§ What is required:
The records sit below this line. Repeat all of them exactly.

§ Stored dataset items:
=======
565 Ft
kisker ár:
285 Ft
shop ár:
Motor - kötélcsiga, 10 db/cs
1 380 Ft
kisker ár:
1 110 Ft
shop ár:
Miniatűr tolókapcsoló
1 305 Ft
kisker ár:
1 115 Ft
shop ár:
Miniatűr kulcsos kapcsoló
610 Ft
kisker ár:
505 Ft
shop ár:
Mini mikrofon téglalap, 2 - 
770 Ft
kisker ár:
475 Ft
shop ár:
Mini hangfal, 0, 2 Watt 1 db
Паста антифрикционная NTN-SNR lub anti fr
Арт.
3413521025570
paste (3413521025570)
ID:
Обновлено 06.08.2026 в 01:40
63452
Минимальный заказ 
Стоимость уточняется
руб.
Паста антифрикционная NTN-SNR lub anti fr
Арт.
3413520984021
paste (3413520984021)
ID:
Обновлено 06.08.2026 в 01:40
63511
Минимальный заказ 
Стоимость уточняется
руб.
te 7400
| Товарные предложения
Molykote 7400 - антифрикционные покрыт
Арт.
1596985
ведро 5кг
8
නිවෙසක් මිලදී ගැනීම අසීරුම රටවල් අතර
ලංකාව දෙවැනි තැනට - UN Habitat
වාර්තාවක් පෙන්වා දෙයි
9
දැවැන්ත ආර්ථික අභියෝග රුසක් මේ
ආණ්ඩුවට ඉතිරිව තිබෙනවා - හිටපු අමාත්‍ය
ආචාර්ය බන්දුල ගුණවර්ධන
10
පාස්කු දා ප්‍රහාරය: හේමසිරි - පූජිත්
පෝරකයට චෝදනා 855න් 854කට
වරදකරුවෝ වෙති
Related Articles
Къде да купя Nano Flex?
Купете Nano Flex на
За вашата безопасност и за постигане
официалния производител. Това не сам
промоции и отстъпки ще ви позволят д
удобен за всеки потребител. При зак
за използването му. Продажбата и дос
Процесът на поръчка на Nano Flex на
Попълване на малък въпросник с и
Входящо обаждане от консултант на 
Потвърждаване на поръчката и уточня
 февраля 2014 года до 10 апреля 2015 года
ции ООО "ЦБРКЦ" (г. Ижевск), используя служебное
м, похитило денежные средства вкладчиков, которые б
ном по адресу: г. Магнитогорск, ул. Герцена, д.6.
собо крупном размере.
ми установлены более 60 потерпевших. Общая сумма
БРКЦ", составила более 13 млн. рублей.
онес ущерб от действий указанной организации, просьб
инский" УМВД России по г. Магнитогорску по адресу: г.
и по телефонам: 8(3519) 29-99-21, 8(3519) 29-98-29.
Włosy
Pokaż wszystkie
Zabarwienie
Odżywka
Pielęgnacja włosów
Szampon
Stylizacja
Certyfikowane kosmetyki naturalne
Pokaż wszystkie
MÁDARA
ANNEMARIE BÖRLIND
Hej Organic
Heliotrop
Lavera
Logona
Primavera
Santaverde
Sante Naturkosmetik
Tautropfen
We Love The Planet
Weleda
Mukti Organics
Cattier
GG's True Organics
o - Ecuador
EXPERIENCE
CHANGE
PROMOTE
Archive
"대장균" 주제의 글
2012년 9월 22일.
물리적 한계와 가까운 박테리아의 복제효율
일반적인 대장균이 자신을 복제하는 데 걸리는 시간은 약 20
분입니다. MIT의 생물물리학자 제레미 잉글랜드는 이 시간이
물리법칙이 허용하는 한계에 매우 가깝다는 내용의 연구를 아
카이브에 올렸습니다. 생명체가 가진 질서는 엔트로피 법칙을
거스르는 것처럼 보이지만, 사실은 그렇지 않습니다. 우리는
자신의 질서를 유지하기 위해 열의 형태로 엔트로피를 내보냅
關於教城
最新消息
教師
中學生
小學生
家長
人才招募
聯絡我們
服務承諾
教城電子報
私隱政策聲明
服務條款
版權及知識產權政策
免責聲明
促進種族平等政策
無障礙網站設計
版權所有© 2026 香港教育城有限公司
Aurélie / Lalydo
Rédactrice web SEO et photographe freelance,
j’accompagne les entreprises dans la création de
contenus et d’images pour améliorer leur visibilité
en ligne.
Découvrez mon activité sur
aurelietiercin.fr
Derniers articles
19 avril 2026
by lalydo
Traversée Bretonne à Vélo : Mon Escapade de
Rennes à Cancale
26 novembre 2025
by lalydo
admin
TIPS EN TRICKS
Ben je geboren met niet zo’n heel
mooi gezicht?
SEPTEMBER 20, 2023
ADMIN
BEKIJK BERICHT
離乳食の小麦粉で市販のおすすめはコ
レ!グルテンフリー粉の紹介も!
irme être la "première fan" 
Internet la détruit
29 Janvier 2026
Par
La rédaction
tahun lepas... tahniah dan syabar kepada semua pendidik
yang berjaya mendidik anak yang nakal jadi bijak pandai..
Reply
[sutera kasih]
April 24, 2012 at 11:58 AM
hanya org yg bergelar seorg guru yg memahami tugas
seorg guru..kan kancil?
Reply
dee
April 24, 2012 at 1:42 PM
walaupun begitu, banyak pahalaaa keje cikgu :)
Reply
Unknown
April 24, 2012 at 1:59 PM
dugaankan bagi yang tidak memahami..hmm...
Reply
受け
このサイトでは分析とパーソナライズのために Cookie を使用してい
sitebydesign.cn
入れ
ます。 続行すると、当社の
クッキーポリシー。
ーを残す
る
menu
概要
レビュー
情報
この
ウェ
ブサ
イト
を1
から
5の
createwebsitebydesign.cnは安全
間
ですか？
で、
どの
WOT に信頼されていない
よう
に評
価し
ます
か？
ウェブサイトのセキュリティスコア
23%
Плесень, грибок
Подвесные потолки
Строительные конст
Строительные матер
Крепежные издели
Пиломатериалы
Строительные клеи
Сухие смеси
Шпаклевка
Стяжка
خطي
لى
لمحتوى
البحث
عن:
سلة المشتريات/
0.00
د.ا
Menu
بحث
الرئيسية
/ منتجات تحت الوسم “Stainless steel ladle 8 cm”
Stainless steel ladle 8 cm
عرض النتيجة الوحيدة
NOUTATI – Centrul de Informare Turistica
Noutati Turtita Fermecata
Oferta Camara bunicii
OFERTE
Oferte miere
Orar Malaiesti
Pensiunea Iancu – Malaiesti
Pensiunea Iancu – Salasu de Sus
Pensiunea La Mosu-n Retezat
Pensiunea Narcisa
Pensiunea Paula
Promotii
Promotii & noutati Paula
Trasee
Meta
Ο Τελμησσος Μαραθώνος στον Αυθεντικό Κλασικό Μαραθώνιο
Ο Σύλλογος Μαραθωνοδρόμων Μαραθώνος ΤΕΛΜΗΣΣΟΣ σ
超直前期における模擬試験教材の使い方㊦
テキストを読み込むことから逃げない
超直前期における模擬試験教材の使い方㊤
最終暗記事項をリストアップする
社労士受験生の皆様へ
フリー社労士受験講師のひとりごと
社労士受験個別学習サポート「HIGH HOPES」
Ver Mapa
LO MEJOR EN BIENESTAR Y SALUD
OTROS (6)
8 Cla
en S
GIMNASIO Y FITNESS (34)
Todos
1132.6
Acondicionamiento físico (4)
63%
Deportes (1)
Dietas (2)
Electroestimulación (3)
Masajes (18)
=======
§ Exercise output:
565 Ft
kisker ár:
285 Ft
shop ár:
Motor - kötélcsiga, 10 db/cs
1 380 Ft
kisker ár:
1 110 Ft
shop ár:
Miniatűr tolókapcsoló
1 305 Ft
kisker ár:
1 115 Ft
shop ár:
Miniatűr kulcsos kapcsoló
610 Ft
kisker ár:
505 Ft
shop ár:
Mini mikrofon téglalap, 2 - 
770 Ft
kisker ár:
475 Ft
shop ár:
Mini hangfal, 0, 2 Watt 1 db
Паста антифрикционная NTN-SNR lub anti fr
Арт.
3413521025570
paste (3413521025570)
ID:
Обновлено 06.08.2026 в 01:40
63452
Минимальный заказ 
Стоимость уточняется
руб.
Паста антифрикционная NTN-SNR lub anti fr
Арт.
3413520984021
paste (3413520984021)
ID:
Обновлено 06.08.2026 в 01:40
63511
Минимальный заказ 
Стоимость уточняется
руб.
te 7400
| Товарные предложения
Molykote 7400 - антифрикционные покрыт
Арт.
1596985
ведро 5кг
8
නිවෙසක් මිලදී ගැනීම අසීරුම රටවල් අතර
ලංකාව දෙවැනි තැනට - UN Habitat
වාර්තාවක් පෙන්වා දෙයි
9
දැවැන්ත ආර්ථික අභියෝග රුසක් මේ
ආණ්ඩුවට ඉතිරිව තිබෙනවා - හිටපු අමාත්‍ය
ආචාර්ය බන්දුල ගුණවර්ධන
10
පාස්කු දා ප්‍රහාරය: හේමසිරි - පූජිත්
පෝරකයට චෝදනා 855න් 854කට
වරදකරුවෝ වෙති
Related Articles
Къде да купя Nano Flex?
Купете Nano Flex на
За вашата безопасност и за постигане
официалния производител. Това не сам
промоции и отстъпки ще ви позволят д
удобен за всеки потребител. При зак
за използването му. Продажбата и дос
Процесът на поръчка на Nano Flex на
Попълване на малък въпросник с и
Входящо обаждане от консултант на 
Потвърждаване на поръчката и уточня
 февраля 2014 года до 10 апреля 2015 года
ции ООО "ЦБРКЦ" (г. Ижевск), используя служебное
м, похитило денежные средства вкладчиков, которые б
ном по адресу: г. Магнитогорск, ул. Герцена, д.6.
собо крупном размере.
ми установлены более 60 потерпевших. Общая сумма
БРКЦ", составила более 13 млн. рублей.
онес ущерб от действий указанной организации, просьб
инский" УМВД России по г. Магнитогорску по адресу: г.
и по телефонам: 8(3519) 29-99-21, 8(3519) 29-98-29.
Włosy
Pokaż wszystkie
Zabarwienie
Odżywka
Pielęgnacja włosów
Szampon
Stylizacja
Certyfikowane kosmetyki naturalne
Pokaż wszystkie
MÁDARA
ANNEMARIE BÖRLIND
Hej Organic
Heliotrop
Lavera
Logona
Primavera
Santaverde
Sante Naturkosmetik
Tautropfen
We Love The Planet
Weleda
Mukti Organics
Cattier
GG's True Organics
o - Ecuador
EXPERIENCE
CHANGE
PROMOTE
Archive
"대장균" 주제의 글
2012년 9월 22일.
물리적 한계와 가까운 박테리아의 복제효율
일반적인 대장균이 자신을 복제하는 데 걸리는 시간은 약 20
분입니다. MIT의 생물물리학자 제레미 잉글랜드는 이 시간이
물리법칙이 허용하는 한계에 매우 가깝다는 내용의 연구를 아
카이브에 올렸습니다. 생명체가 가진 질서는 엔트로피 법칙을
거스르는 것처럼 보이지만, 사실은 그렇지 않습니다. 우리는
자신의 질서를 유지하기 위해 열의 형태로 엔트로피를 내보냅
關於教城
最新消息
教師
中學生
小學生
家長
人才招募
聯絡我們
服務承諾
教城電子報
私隱政策聲明
服務條款
版權及知識產權政策
免責聲明
促進種族平等政策
無障礙網站設計
版權所有© 2026 香港教育城有限公司
Aurélie / Lalydo
Rédactrice web SEO et photographe freelance,
j’accompagne les entreprises dans la création de
contenus et d’images pour améliorer leur visibilité
en ligne.
Découvrez mon activité sur
aurelietiercin.fr
Derniers articles
19 avril 2026
by lalydo
Traversée Bretonne à Vélo : Mon Escapade de
Rennes à Cancale
26 novembre 2025
by lalydo
admin
TIPS EN TRICKS
Ben je geboren met niet zo’n heel
mooi gezicht?
SEPTEMBER 20, 2023
ADMIN
BEKIJK BERICHT
離乳食の小麦粉で市販のおすすめはコ
レ!グルテンフリー粉の紹介も!
irme être la "première fan" 
Internet la détruit
29 Janvier 2026
Par
La rédaction
tahun lepas... tahniah dan syabar kepada semua pendidik
yang berjaya mendidik anak yang nakal jadi bijak pandai..
Reply
[sutera kasih]
April 24, 2012 at 11:58 AM
hanya org yg bergelar seorg guru yg memahami tugas
seorg guru..kan kancil?
Reply
dee
April 24, 2012 at 1:42 PM
walaupun begitu, banyak pahalaaa keje cikgu :)
Reply
Unknown
April 24, 2012 at 1:59 PM
dugaankan bagi yang tidak memahami..hmm...
Reply
受け
このサイトでは分析とパーソナライズのために Cookie を使用してい
sitebydesign.cn
入れ
ます。 続行すると、当社の
クッキーポリシー。
ーを残す
る
menu
概要
レビュー
情報
この
ウェ
ブサ
イト
を1
から
5の
createwebsitebydesign.cnは安全
間
ですか？
で、
どの
WOT に信頼されていない
よう
に評
価し
ます
か？
ウェブサイトのセキュリティスコア
23%
Плесень, грибок
Подвесные потолки
Строительные конст
Строительные матер
Крепежные издели
Пиломатериалы
Строительные клеи
Сухие смеси
Шпаклевка
Стяжка
خطي
لى
لمحتوى
البحث
عن:
سلة المشتريات/
0.00
د.ا
Menu
بحث
الرئيسية
/ منتجات تحت الوسم “Stainless steel ladle 8 cm”
Stainless steel ladle 8 cm
عرض النتيجة الوحيدة
NOUTATI – Centrul de Informare Turistica
Noutati Turtita Fermecata
Oferta Camara bunicii
OFERTE
Oferte miere
Orar Malaiesti
Pensiunea Iancu – Malaiesti
Pensiunea Iancu – Salasu de Sus
Pensiunea La Mosu-n Retezat
Pensiunea Narcisa
Pensiunea Paula
Promotii
Promotii & noutati Paula
Trasee
Meta
Ο Τελμησσος Μαραθώνος στον Αυθεντικό Κλασικό Μαραθώνιο
Ο Σύλλογος Μαραθωνοδρόμων Μαραθώνος ΤΕΛΜΗΣΣΟΣ σ
超直前期における模擬試験教材の使い方㊦
テキストを読み込むことから逃げない
超直前期における模擬試験教材の使い方㊤
最終暗記事項をリストアップする
社労士受験生の皆様へ
フリー社労士受験講師のひとりごと
社労士受験個別学習サポート「HIGH HOPES」
Ver Mapa
LO MEJOR EN BIENESTAR Y SALUD
OTROS (6)
8 Cla
en S
GIMNASIO Y FITNESS (34)
Todos
1132.6
Acondicionamiento físico (4)
63%
Deportes (1)
Dietas (2)
Electroestimulación (3)
Masajes (18)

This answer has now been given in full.